▸ ACTIVITY:
What you return must be the exact lines of the material below, from the first through the one that has "20: (264, 155)", with no pictures and, please, nothing else.

▸ MATERIAL PROVIDED:
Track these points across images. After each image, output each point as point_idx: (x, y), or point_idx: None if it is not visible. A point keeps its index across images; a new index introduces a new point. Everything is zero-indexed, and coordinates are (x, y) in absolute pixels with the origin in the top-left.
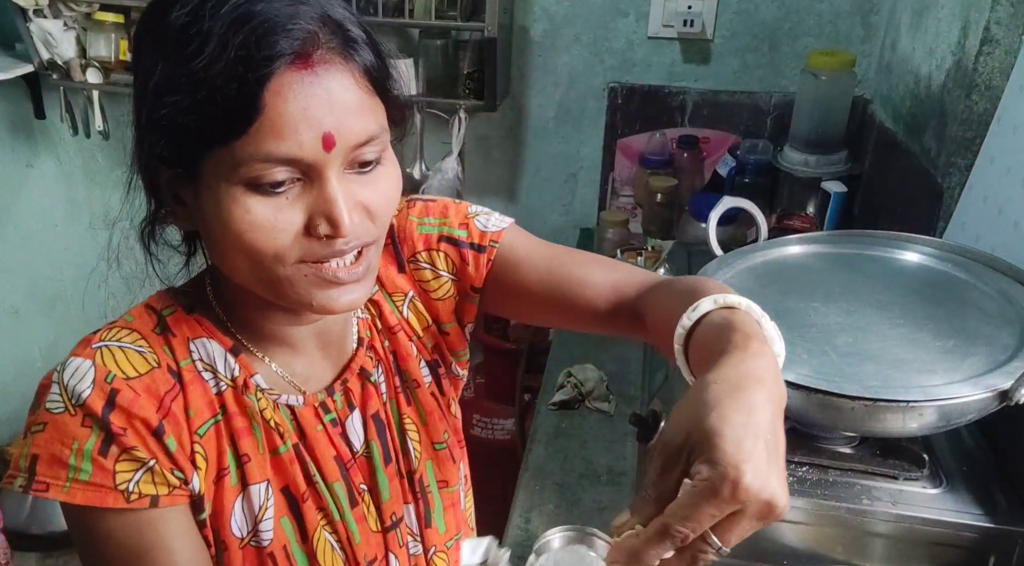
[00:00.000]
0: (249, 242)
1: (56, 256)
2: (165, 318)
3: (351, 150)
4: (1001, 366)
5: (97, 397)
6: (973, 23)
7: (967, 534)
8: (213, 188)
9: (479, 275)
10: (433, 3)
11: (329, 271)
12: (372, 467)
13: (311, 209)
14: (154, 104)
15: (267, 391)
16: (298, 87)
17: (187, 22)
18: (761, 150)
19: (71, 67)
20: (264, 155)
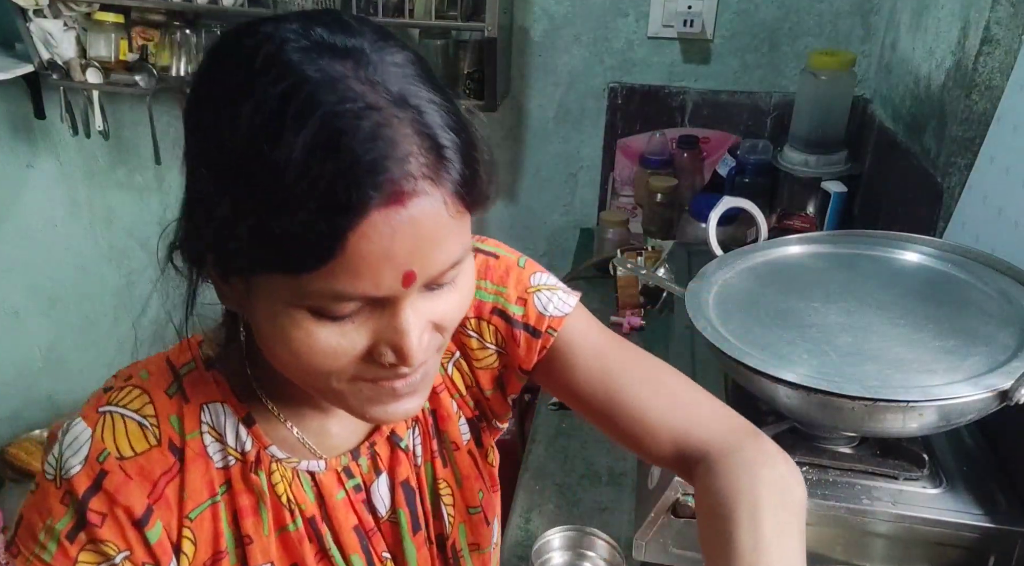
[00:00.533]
0: (306, 362)
1: (56, 256)
2: (182, 378)
3: (430, 280)
4: (1001, 366)
5: (84, 476)
6: (973, 23)
7: (967, 534)
8: (270, 303)
9: (529, 359)
10: (433, 3)
11: (387, 387)
12: (399, 535)
13: (377, 335)
14: (211, 213)
15: (284, 460)
16: (384, 227)
17: (264, 125)
18: (761, 150)
19: (71, 67)
20: (336, 293)
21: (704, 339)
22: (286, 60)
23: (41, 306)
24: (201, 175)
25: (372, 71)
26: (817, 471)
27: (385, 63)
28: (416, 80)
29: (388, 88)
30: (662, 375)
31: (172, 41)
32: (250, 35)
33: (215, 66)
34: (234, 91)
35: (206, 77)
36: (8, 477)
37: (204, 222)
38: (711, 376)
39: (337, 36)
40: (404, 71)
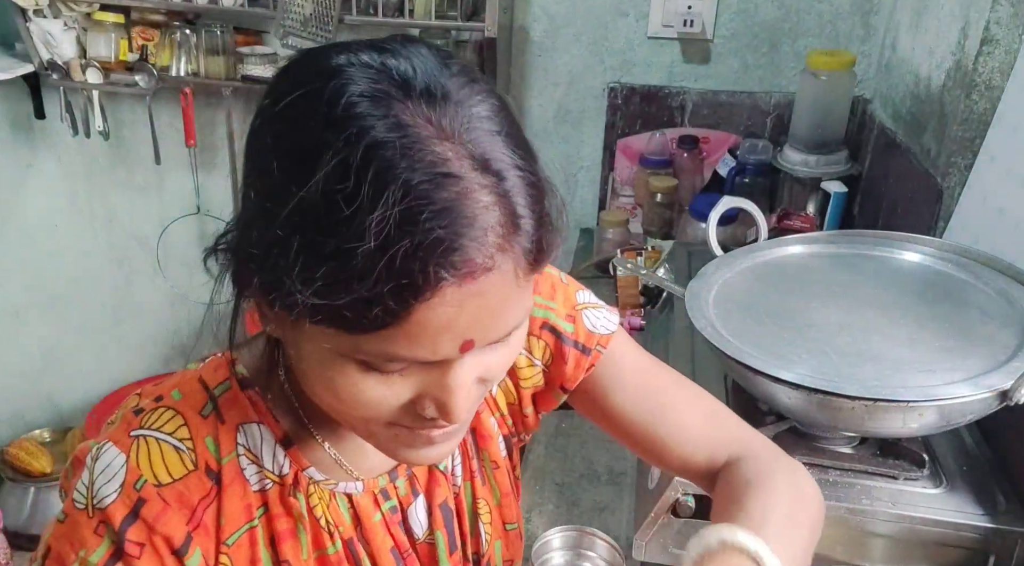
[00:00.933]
0: (347, 406)
1: (56, 256)
2: (217, 398)
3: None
4: (1001, 366)
5: (121, 505)
6: (973, 23)
7: (967, 534)
8: (319, 347)
9: (575, 377)
10: (433, 3)
11: (423, 435)
12: (435, 556)
13: (423, 389)
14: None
15: (322, 482)
16: (451, 300)
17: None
18: (761, 150)
19: (71, 67)
20: (390, 356)
21: (704, 339)
22: (364, 113)
23: (41, 306)
24: (263, 208)
25: (458, 127)
26: (817, 471)
27: (472, 117)
28: (500, 138)
29: (472, 150)
30: (702, 397)
31: (172, 41)
32: (321, 72)
33: (285, 102)
34: (307, 140)
35: (277, 115)
36: (8, 477)
37: (261, 257)
38: (711, 376)
39: (421, 76)
40: (490, 127)
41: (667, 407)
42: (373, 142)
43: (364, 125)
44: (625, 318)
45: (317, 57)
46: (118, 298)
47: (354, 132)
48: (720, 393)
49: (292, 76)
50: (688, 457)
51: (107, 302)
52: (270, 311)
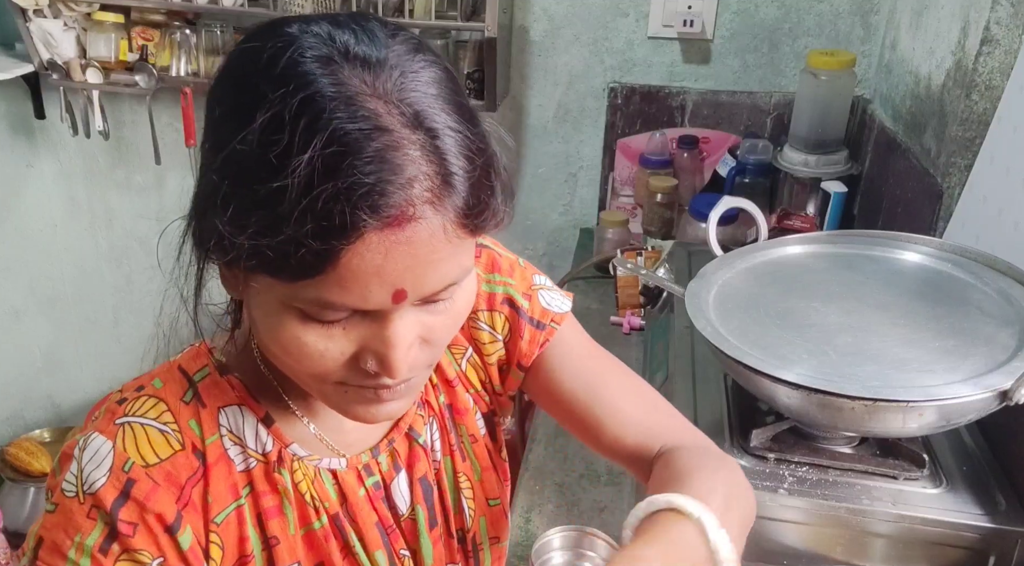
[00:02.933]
0: (294, 360)
1: (56, 256)
2: (196, 384)
3: (423, 298)
4: (1001, 366)
5: (111, 487)
6: (973, 23)
7: (967, 534)
8: (264, 299)
9: (530, 353)
10: (433, 3)
11: (370, 392)
12: (416, 531)
13: (364, 342)
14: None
15: (306, 458)
16: (378, 247)
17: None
18: (761, 150)
19: (71, 67)
20: (324, 302)
21: (704, 339)
22: (304, 71)
23: (41, 306)
24: (211, 172)
25: (392, 88)
26: (817, 471)
27: (408, 80)
28: (437, 100)
29: (405, 108)
30: (643, 386)
31: (172, 41)
32: (273, 36)
33: (236, 65)
34: (250, 96)
35: (227, 74)
36: (8, 477)
37: (209, 216)
38: (711, 376)
39: (363, 45)
40: (427, 90)
41: (607, 390)
42: (307, 95)
43: (301, 81)
44: (625, 318)
45: (273, 24)
46: (118, 298)
47: (291, 87)
48: (720, 393)
49: (248, 40)
50: (621, 439)
51: (107, 302)
52: (228, 271)
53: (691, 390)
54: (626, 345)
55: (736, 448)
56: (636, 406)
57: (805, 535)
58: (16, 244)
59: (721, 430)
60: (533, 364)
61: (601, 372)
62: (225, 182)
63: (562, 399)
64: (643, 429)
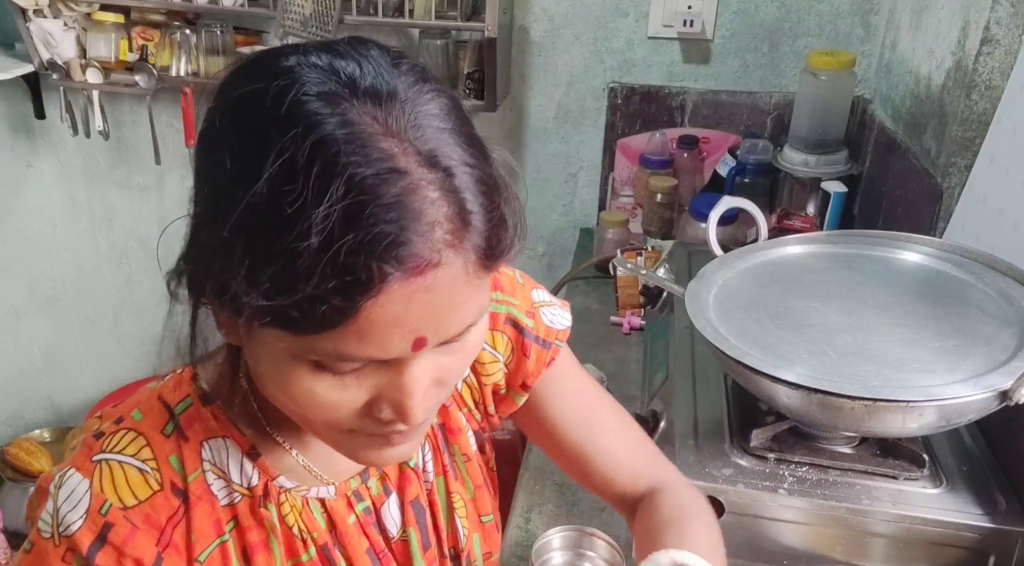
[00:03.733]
0: (305, 409)
1: (56, 256)
2: (178, 416)
3: (442, 342)
4: (1001, 366)
5: (87, 531)
6: (973, 23)
7: (967, 534)
8: (272, 350)
9: (536, 372)
10: (433, 3)
11: (381, 437)
12: (409, 554)
13: (379, 391)
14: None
15: (293, 490)
16: (399, 296)
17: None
18: (761, 150)
19: (71, 67)
20: (341, 355)
21: (704, 339)
22: (311, 111)
23: (41, 306)
24: (213, 222)
25: (405, 124)
26: (817, 471)
27: (420, 114)
28: (450, 135)
29: (419, 146)
30: (631, 424)
31: (172, 41)
32: (270, 73)
33: (234, 104)
34: (255, 140)
35: (224, 115)
36: (8, 477)
37: (210, 259)
38: (711, 376)
39: (369, 77)
40: (439, 125)
41: (600, 428)
42: (318, 139)
43: (310, 123)
44: (625, 318)
45: (267, 57)
46: (118, 298)
47: (300, 130)
48: (720, 393)
49: (241, 77)
50: (610, 483)
51: (107, 302)
52: (225, 316)
53: (691, 390)
54: (626, 345)
55: (736, 448)
56: (626, 447)
57: (805, 535)
58: (16, 244)
59: (721, 430)
60: (536, 386)
61: (592, 408)
62: (233, 235)
63: (554, 432)
64: (631, 471)
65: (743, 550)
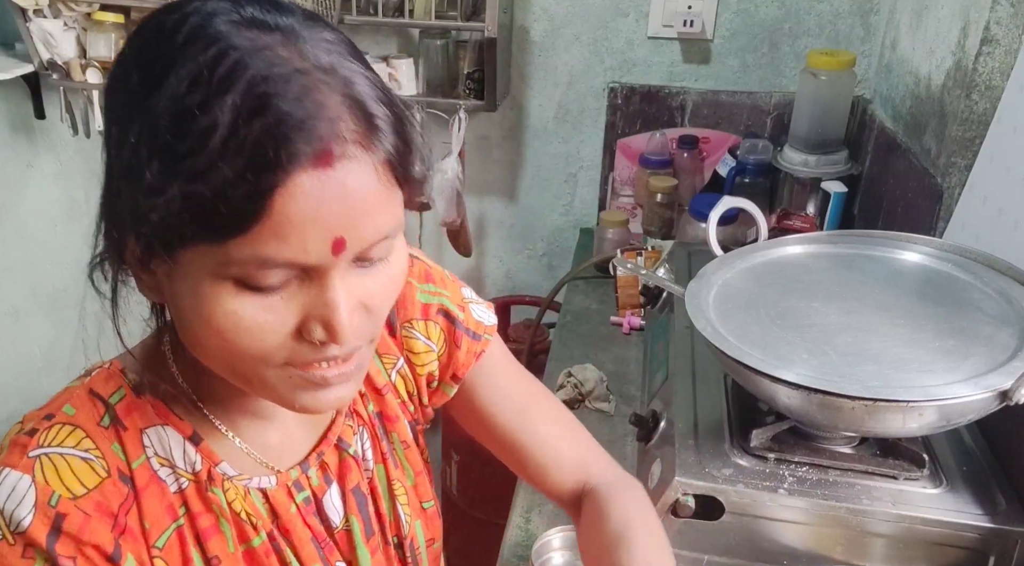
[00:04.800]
0: (231, 342)
1: (56, 256)
2: (113, 407)
3: (361, 251)
4: (1001, 366)
5: (40, 524)
6: (973, 23)
7: (967, 534)
8: (194, 279)
9: (467, 363)
10: (433, 3)
11: (317, 374)
12: (352, 542)
13: (307, 311)
14: (136, 184)
15: (235, 478)
16: (311, 188)
17: (192, 89)
18: (761, 150)
19: (71, 67)
20: (262, 259)
21: (704, 339)
22: (214, 31)
23: (41, 306)
24: (124, 151)
25: (302, 43)
26: (817, 471)
27: (315, 39)
28: (347, 56)
29: (317, 59)
30: (563, 411)
31: None
32: (176, 11)
33: (139, 43)
34: (161, 61)
35: (130, 55)
36: None
37: (128, 198)
38: (711, 376)
39: (268, 14)
40: (335, 47)
41: (533, 417)
42: (222, 48)
43: (213, 39)
44: (625, 318)
45: (170, 5)
46: None
47: (202, 43)
48: (720, 393)
49: (145, 25)
50: (546, 468)
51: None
52: (146, 273)
53: (691, 390)
54: (626, 345)
55: (736, 448)
56: (559, 437)
57: (805, 535)
58: (16, 244)
59: (721, 430)
60: (465, 379)
61: (528, 398)
62: (143, 148)
63: (488, 422)
64: (565, 460)
65: (743, 550)
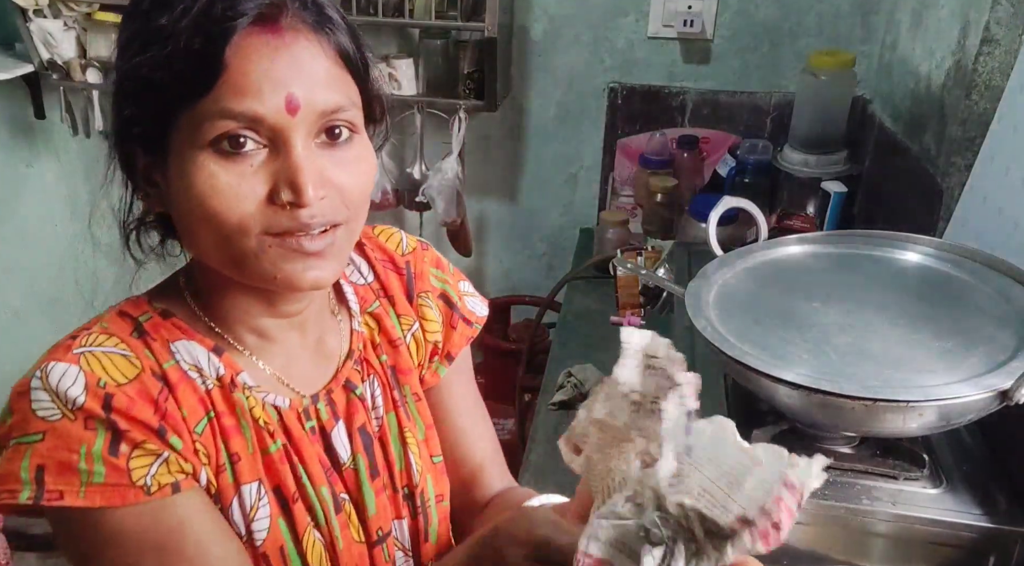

▸ RESULT FOR THIS TASK:
Track these points across images. After each image, output each point as point_idx: (x, y), or point_idx: None if it is not visible. A point keeps its index across images; a new index introduces a new point. Everything is zero-indexed, and coordinates are (x, y) in absolute pixels with the origin in the top-left.
[00:00.000]
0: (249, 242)
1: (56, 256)
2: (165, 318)
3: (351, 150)
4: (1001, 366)
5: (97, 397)
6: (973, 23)
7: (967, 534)
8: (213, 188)
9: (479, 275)
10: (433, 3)
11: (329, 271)
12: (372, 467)
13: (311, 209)
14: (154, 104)
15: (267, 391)
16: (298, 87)
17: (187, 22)
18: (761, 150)
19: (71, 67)
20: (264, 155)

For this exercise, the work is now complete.